How to Use This Blog

A Wayfarer is a person who is traveling, a particular place, a circumstance, a stage of life, etc. Let's walk the road of adoption together. The journey is so much better with company!
Much of this information is useful for any adoption, but this blog is designed to be a
I hope this blog will be helpful to you in your adoption whether you are considering, waiting or home. I started this blog when we were adopting and found there was next to nothing on the web in any orderly manner. I set about to collect information for myself and then for others. Now, there are more sites for resources, but still not much that brings it all together. I hope this blog will serve as a sort of clearing house for Ethiopian Adoption Information. Please feel free to contribute your knowledge through commenting.
You can search by topic in three ways. 1. Go to the "key word" tabs on top and open pages of links in those topics. 2. Use the "labels list" in the side bar or 3. use the "search bar" above the labels list. You can also browse the blog by month and year in the Posts section or in any of the above as well. The sidebar links are to sites outside of this blog. While I feel they provide good information, I can not vouch for each site with an approval rating. Use your own discernment for each. If you have more to add to the topic, please add it in the comment section of that page or post.
And, please link to The Wayfarer Adoption Blog by putting my button on
your blog so others can use this resource too. Please link to this blog when ever you can and whenever you re-post things (or images) you have found here. Thanks!
The solid tabs are links to my other blogs for books and family. Check them out if you are interested.
Welcome to the journey!

#### Tasks to carry out:
1. Please list the ways to search by topic that the adoption blog guide gives.
2. Answer these from the adoption blog guide:
(a) What does the guide hope the blog will serve as?
(b) Where do the sidebar links lead?
(c) What do the solid tabs link to?
3. Pick up the adoption blog guide after its last line and write on from there.

#### Collected material:
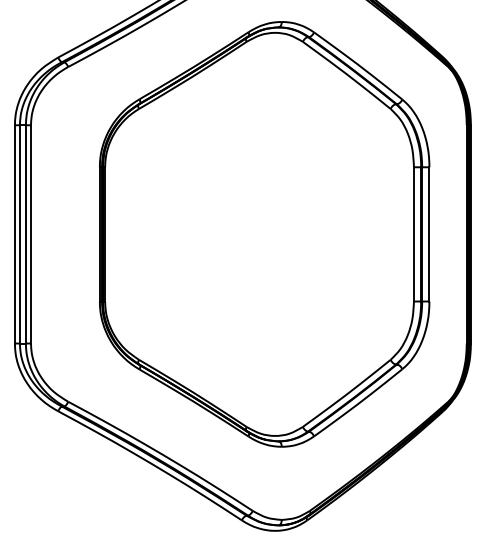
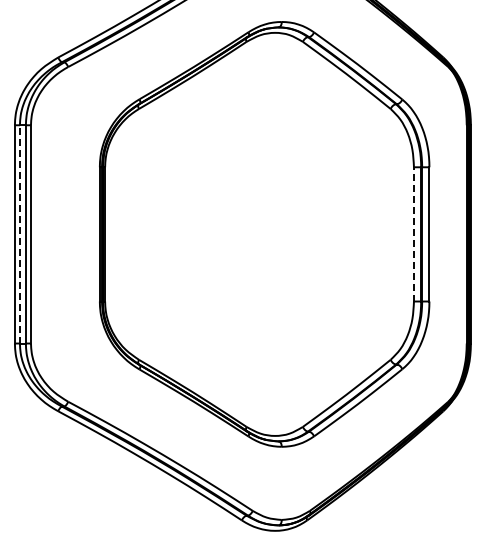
line at (19, 233): solid -> dashed
line at (413, 233): solid -> dashed
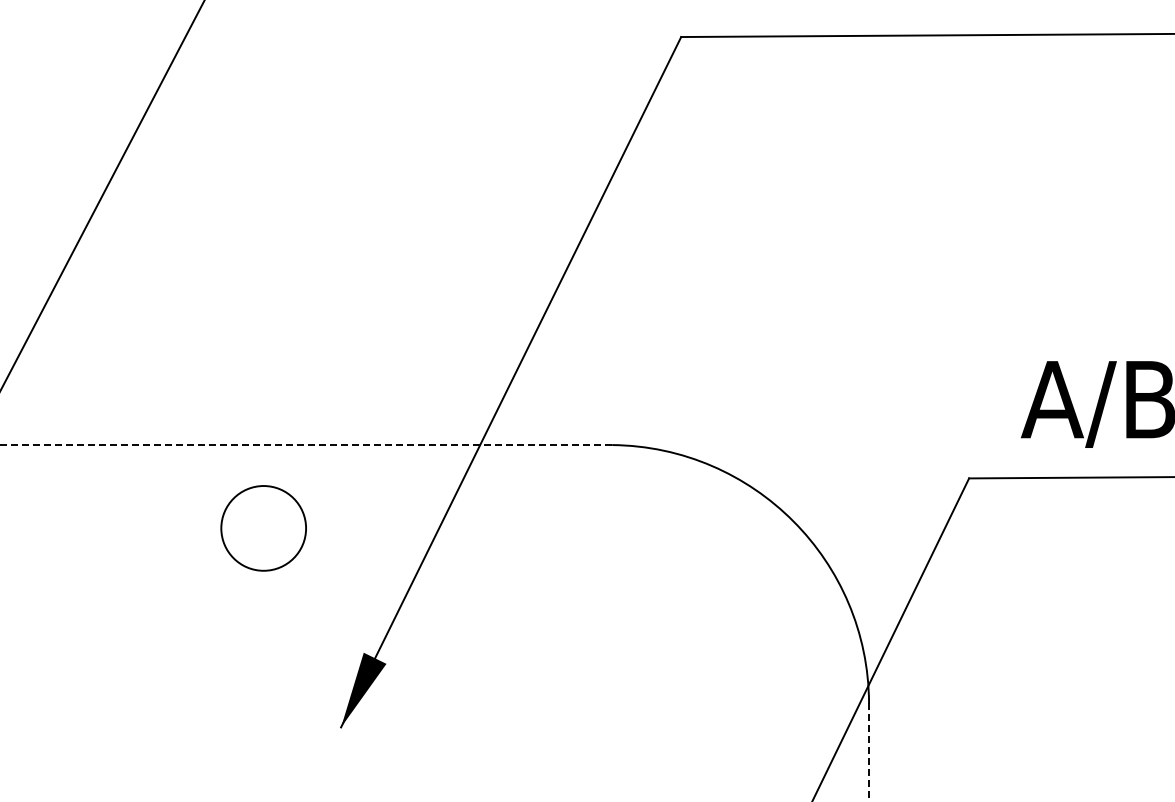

#### Task answers:
1.
1. The "key word" tabs on top, which open pages of links in those topics
2. The "labels list" in the side bar
3. The "search bar" above the labels list

2.
(a) A sort of clearing house for Ethiopian Adoption Information.
(b) To sites outside of the blog.
(c) To the writer's other blogs for books and family.

3.
Saturday, January 21, 2012

Subconscious Memory and annual acting out

If you watch your child closely regarding the cycle of the year, you will likely notice that your child has certain mood swings that are associated with certain months, maybe a particular week or set of days or even a certain day. Whether you mention it or not your child has a subconscious memory of some very significant things. Abandonment, arrival at the orphanage, they day you came to get them. These are all traumatic experiences. There may be other events which trigger reactions that come out of "nowhere".  No, your child is most likely not going to remember, be able to identify what has triggered this behavior, or know anything about what happened. It is long gone from his or her conscious memory. It does not really matter what age your child was adopted at. Infant, toddler, preschooler, older child (who will likely remember but still not know why the behavior), all kids have had at least these three traumas, and it will come up in some way at some time. Some kids are more easily upset or act out regularly at these times. Some kids only have these issues when something else triggers at the same time of year. Say your child came home in August. School starts in August. So, that is hard on two fronts, but you can easily attribute certain behaviors to the change they made when they joined your family. It is exacerbated by school starting. The month your child was abandoned may have no other major change in it or regular stressor. It could go by with minor behaviors. But, one year Mom and Dad go on a weekend trip together that same month, and you have done it before but a different month, your child freaks out more than you expected. Abandonment triggered. Not that you are doing anything wrong or unusual, just a trigger, and yet, not JUST.

So, what are you looking for? Well that is as unique as your child. It could be that your child is more needy, attention grabbing, snugly, rejecting of you or others. You could notice an increase of nervous activity, fear, bed-wetting, bad dreams, acting out at school, bossy or controlling behavior, or melt downs and tantrums.

What to do? Extra attention and reassurance is the best place to start. However, before we realize what it is, we are most likely to come down on them for this "sudden" bad or annoying behavior. Just the opposite of what they need. In some cases it works to actually sit down, have a little chat about your child's early life. Read his or her life book together, talk about feelings. Use a feelings picture page to allow him or her to share feelings. Other times they just need extra reassurance that you are there for them, never leaving, safe, secure, etc.

This time of year is probably something you should discreetly mark in your calendar or alerts, just to give yourself the clue to be a bit more gentle than usual. Remember that the seemingly sudden disruption from your child actually means something and they need something from you. As they grow older, they need to know what it is, where it comes from and what to do about it.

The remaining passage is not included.